A Justiça determinou, a pedido do Ministério Público (MP), que a Prefeitura de Juiz de Fora providencie um monitor para cada um dos ônibus que prestam o serviço de transporte escolar acessível, vinculado ao programa Caminhos da Escola.

Em nota, o Executivo informou que “assim que recebeu a intimação, recorreu da decisão”.

Conforme a determinação, os monitores devem estar presentes em todas as rotas e turnos em que houver transporte de alunos e que seja impedida a presença de outras pessoas nos veículos escolares, incluindo pais e responsáveis.

A decisão também obriga o Município a manter os veículos utilizados no programa regularizados junto aos órgãos de trânsito competentes, como o Departamento de Trânsito de Minas Gerais (Detran-MG) e a Secretaria de Mobilidade Urbana.

Na decisão, o juiz Ricardo Rodrigues de Lima concluiu que “o que se vê, portanto, é que não se justifica, sob o ponto de vista jurídico, que algumas crianças fiquem prejudicadas com a ausência de monitor no transporte adaptado, levando-se à evasão escolar, não havendo dúvida de que a negligência do poder público fere toda a ordem normativa de proteção já destacada”.

A Promotoria de Justiça de Defesa da Educação e dos Direitos de Crianças e Adolescentes de Juiz de Fora propôs Ação Civil Pública após tomar conhecimento de que os veículos adaptados do programa “Caminhos da Escola” circulavam sem a presença de um acompanhante, o que, segundo algumas mães, estaria privando os filhos do ambiente escolar. Além disso, os veículos apresentavam problemas com equipamentos obrigatórios, que não teriam sido aprovados em vistoria e não tinham certificado de inspeção veicular.

Apurações do MP dão conta que em maio de 2018 os monitores foram dispensados e a função passou a ser exercida, extraoficialmente, pelos motoristas dos veículos e pelas próprias mães, a fim de evitar a evasão escolar.

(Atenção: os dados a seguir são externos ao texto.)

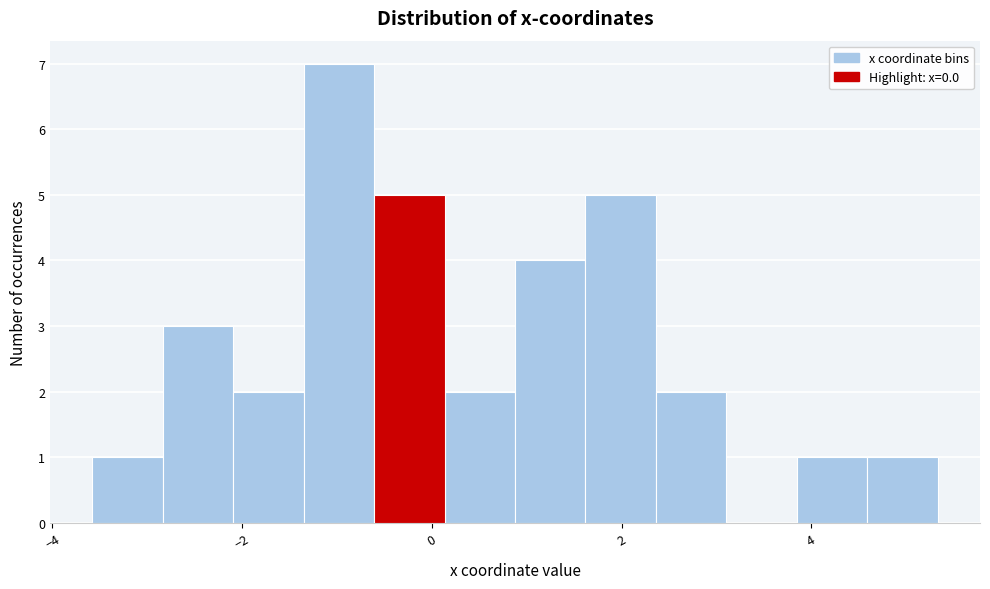

Read against the x-axis, roughly where is the centre of the tallest bar?

-1.0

Foi apurado ainda que os acompanhantes que exerciam a função anteriormente estavam em desvio de função, uma vez que o cargo não existia.

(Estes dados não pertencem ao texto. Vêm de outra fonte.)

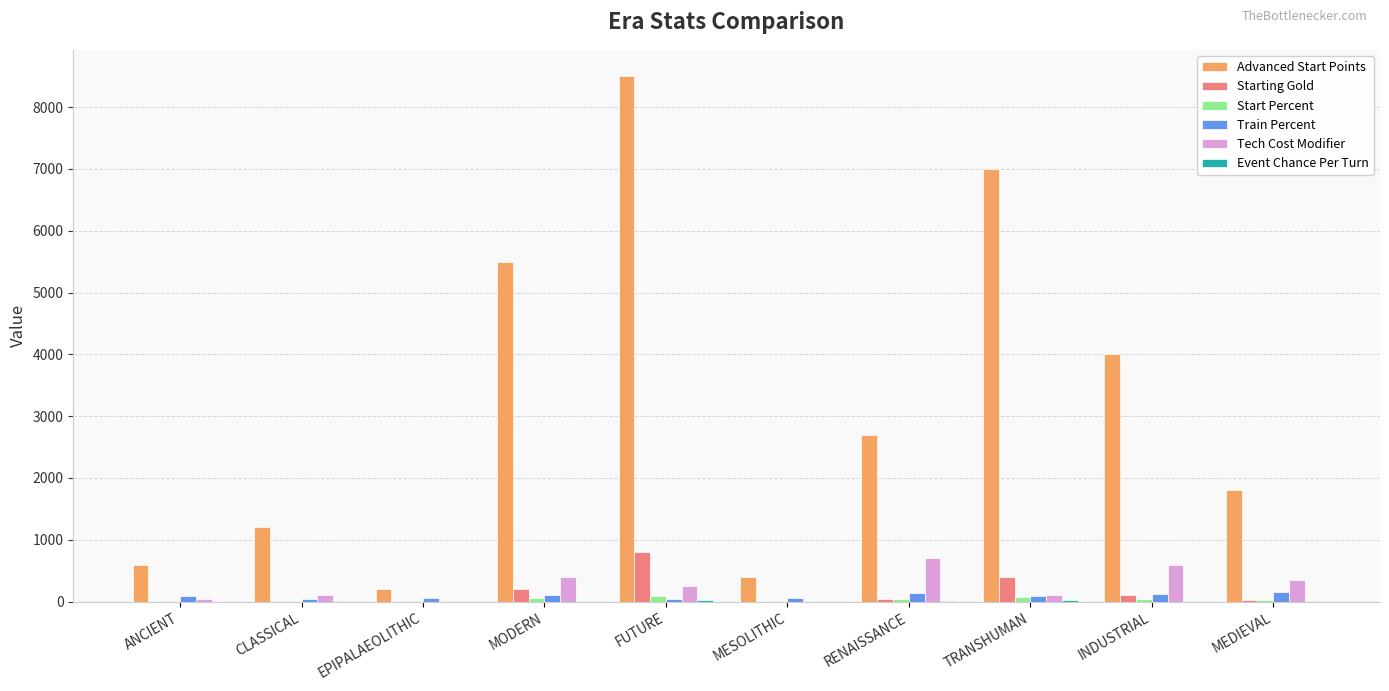

Are the bars grouped side by side (vs. stacked)?

Yes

“O MPMG expediu Recomendação Administrativa para orientar sobre a necessidade de um monitor para cada veículo adaptado, mas a Secretaria de Educação permaneceu inerte, o que motivou o ajuizamento da ação”, afirmou o MP.

Na ação, a promotora de Justiça, Samyra Ribeiro Namen, pontuou que não é seguro que os veículos adaptados realizem as rotas sem monitor, pois a rampa de acesso para cadeira de rodas funciona somente com o ônibus ligado, necessitando de uma pessoa que se encarregue exclusivamente da entrada e da saída dos alunos.